Provided data —
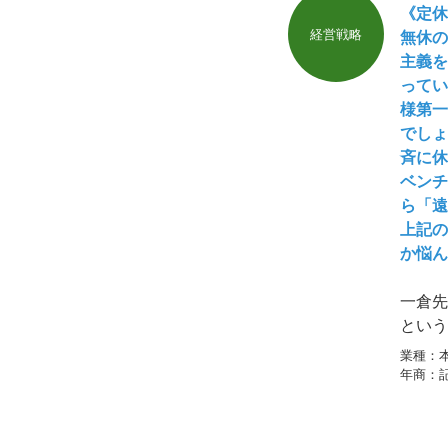
《定休
経営戦略
無休の
主義を
ってい
様第一
でしょ
斉に休
ベンチ
ら「遠
上記の
か悩ん
一倉先
という
業種：
年商：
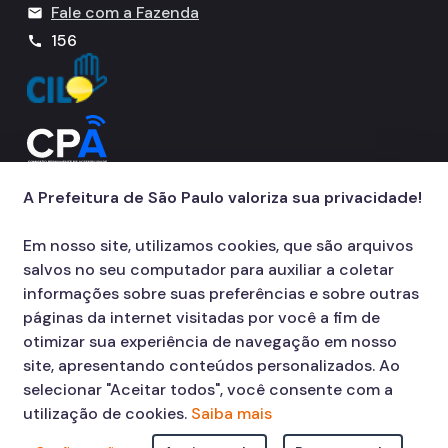
Fale com a Fazenda
mail
156
call
A Prefeitura de São Paulo valoriza sua privacidade!
Em nosso site, utilizamos cookies, que são arquivos
salvos no seu computador para auxiliar a coletar
informações sobre suas preferências e sobre outras
páginas da internet visitadas por você a fim de
otimizar sua experiência de navegação em nosso
site, apresentando conteúdos personalizados. Ao
selecionar "Aceitar todos", você consente com a
utilização de cookies.
Saiba mais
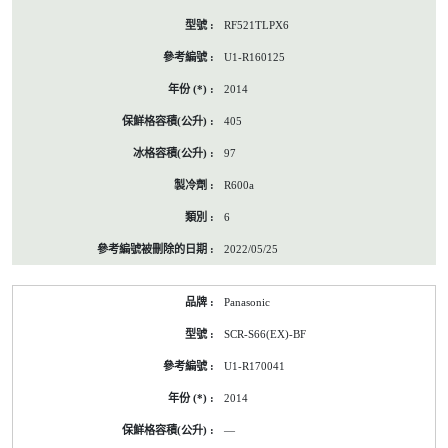
RF521TLPX6
U1-R160125
2014
405
97
R600a
6
2022/05/25
Panasonic
SCR-S66(EX)-BF
U1-R170041
2014
—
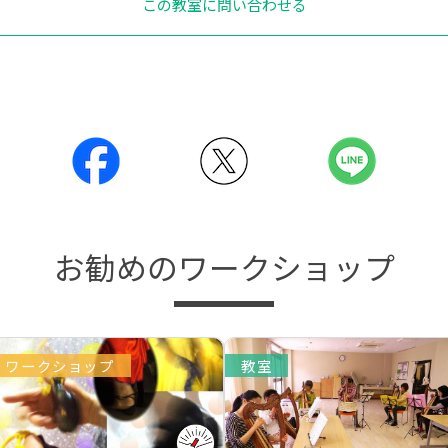
この教室に問い合わせる
お勧めのワークショップ
ワークショップ
教室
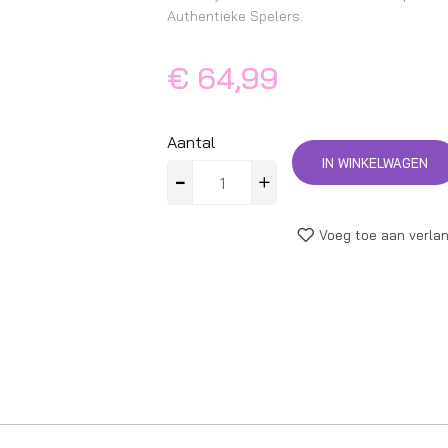
Authentieke Spelers.
€ 64,99
Aantal
IN WINKELWAGEN
Voeg toe aan verlan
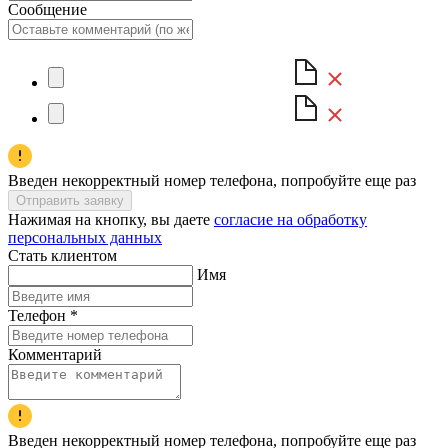
Сообщение
Введен некорректный номер телефона, попробуйте еще раз
Отправить заявку
Нажимая на кнопку, вы даете
согласие на обработку
персональных данных
Стать клиентом
Имя
Телефон
*
Комментарий
Введен некорректный номер телефона, попробуйте еще раз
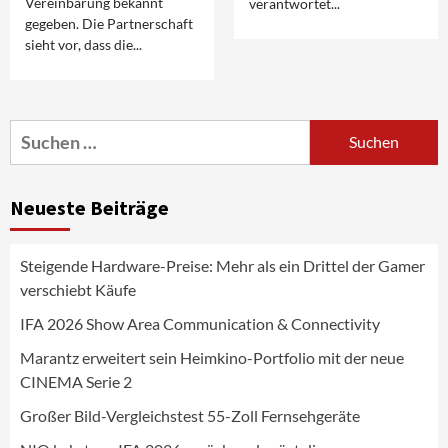
Vereinbarung bekannt
verantwortet...
gegeben. Die Partnerschaft
sieht vor, dass die...
Aktuell
Audio
Marantz erweitert sein Heimkino-
Portfolio mit der neue CINEMA Serie 2
3
Suchen
nach:
News aus dem Internet
Großer Bild-Vergleichstest 55-Zoll
Neueste Beiträge
Fernsehgeräte
4
Steigende Hardware-Preise: Mehr als ein Drittel der Gamer
Wirtschaft
verschiebt Käufe
NIQ kehrt zur IFA 2026 zurück und prägt
die Branchendebatte
IFA 2026 Show Area Communication & Connectivity
5
Marantz erweitert sein Heimkino-Portfolio mit der neue
CINEMA Serie 2
Aktuell
Personen
Wirtschaft
CHERRY baut Vertriebsteam in
Großer Bild-Vergleichstest 55-Zoll Fernsehgeräte
strategisch wichtigen Märkten aus
6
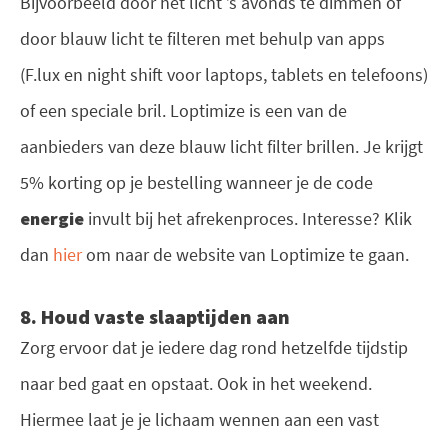
Bijvoorbeeld door het licht ’s avonds te dimmen of
door blauw licht te filteren met behulp van apps
(F.lux en night shift voor laptops, tablets en telefoons)
of een speciale bril. Loptimize is een van de
aanbieders van deze blauw licht filter brillen. Je krijgt
5% korting op je bestelling wanneer je de code
energie
invult bij het afrekenproces. Interesse? Klik
dan
hier
om naar de website van Loptimize te gaan.
8. Houd vaste slaaptijden aan
Zorg ervoor dat je iedere dag rond hetzelfde tijdstip
naar bed gaat en opstaat. Ook in het weekend.
Hiermee laat je je lichaam wennen aan een vast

Directions for this task — Reproduce the lines of the data verbatim, from the line containing "Bijvoorbeeld door het" through the final line of the data, both included.

Solution —
Bijvoorbeeld door het licht ’s avonds te dimmen of
door blauw licht te filteren met behulp van apps
(F.lux en night shift voor laptops, tablets en telefoons)
of een speciale bril. Loptimize is een van de
aanbieders van deze blauw licht filter brillen. Je krijgt
5% korting op je bestelling wanneer je de code
energie
invult bij het afrekenproces. Interesse? Klik
dan
hier
om naar de website van Loptimize te gaan.
8. Houd vaste slaaptijden aan
Zorg ervoor dat je iedere dag rond hetzelfde tijdstip
naar bed gaat en opstaat. Ook in het weekend.
Hiermee laat je je lichaam wennen aan een vast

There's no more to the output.